Every third request to /get should add a new request to /ip, the $requests array is actually growing (to 10 elements and not 11 as would be expected) but the requests are never really executed. Is there a way of making a Guzzle pool execute post-initialization requests?

回答1:

It is possible, see my comment at the guzzle issue Suggestions to GuzzleHttp\Pool #946 for a full example or this gist for a more in-depth example of a comparison between generator, retry and sequential send with guzzle.

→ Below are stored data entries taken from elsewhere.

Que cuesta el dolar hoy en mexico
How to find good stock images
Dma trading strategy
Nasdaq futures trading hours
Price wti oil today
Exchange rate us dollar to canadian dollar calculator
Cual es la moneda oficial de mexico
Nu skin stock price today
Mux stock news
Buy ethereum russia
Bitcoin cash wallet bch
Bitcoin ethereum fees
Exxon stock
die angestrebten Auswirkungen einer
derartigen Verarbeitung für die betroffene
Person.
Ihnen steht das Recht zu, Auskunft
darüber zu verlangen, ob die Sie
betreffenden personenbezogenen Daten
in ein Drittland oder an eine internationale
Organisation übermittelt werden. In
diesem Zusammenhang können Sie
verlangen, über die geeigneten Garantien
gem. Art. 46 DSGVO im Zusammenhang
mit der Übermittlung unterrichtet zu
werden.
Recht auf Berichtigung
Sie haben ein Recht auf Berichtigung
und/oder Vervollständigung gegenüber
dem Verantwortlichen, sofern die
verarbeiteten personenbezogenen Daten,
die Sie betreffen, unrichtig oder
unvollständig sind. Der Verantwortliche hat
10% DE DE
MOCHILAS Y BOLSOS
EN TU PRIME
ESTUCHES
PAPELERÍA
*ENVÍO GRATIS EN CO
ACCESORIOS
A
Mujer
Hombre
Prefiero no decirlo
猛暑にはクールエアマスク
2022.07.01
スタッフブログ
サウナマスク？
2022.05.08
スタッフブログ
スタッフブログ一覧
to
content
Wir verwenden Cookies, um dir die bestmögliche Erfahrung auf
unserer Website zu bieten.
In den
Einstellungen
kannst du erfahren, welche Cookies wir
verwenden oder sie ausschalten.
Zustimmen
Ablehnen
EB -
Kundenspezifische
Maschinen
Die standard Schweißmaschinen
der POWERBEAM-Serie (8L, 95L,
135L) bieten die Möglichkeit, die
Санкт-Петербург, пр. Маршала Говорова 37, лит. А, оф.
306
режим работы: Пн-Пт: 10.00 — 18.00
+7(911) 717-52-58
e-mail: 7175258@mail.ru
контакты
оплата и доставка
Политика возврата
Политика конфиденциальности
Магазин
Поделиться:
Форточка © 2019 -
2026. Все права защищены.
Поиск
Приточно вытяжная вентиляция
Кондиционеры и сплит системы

Regarding your example, see my inline comments:

$client = new GuzzleHttp\Client([
    'base_url' => 'http://httpbin.org',
]);

$requests = [];

for ($i = 0; $i < 8; ++$i) {
    $requests[] = $client->createRequest('GET', '/get');
}

$generator = new ArrayIterator($requests); // use an iterator instead of an array

$i = 0;
$pool = new GuzzleHttp\Pool($client, $generator, [ // use the iterator in the pool
    'pool_size' => 4,
    'complete' => function (GuzzleHttp\Event\CompleteEvent $event) use (&$i, $client, &$generator) {
        var_dump($event->getRequest()->getUrl());

        if (++$i % 3 == 0) {
            $generator->append($client->createRequest('GET', '/ip')); // append new requests on the fly
        }
    },
]);

$pool->wait();

This yields your expected output:

string(22) "http://httpbin.org/get"
string(22) "http://httpbin.org/get"
string(22) "http://httpbin.org/get"
string(22) "http://httpbin.org/get"
string(22) "http://httpbin.org/get"
string(22) "http://httpbin.org/get"
string(22) "http://httpbin.org/get"
string(22) "http://httpbin.org/get"
string(21) "http://httpbin.org/ip"
string(21) "http://httpbin.org/ip"
string(21) "http://httpbin.org/ip"

Please note, that the requests get appended at the end. This is contrary to the workings of AbstractRetryableEvent::retry which will squeeze the retry somewhere in between the current queue instead of appending it at the end.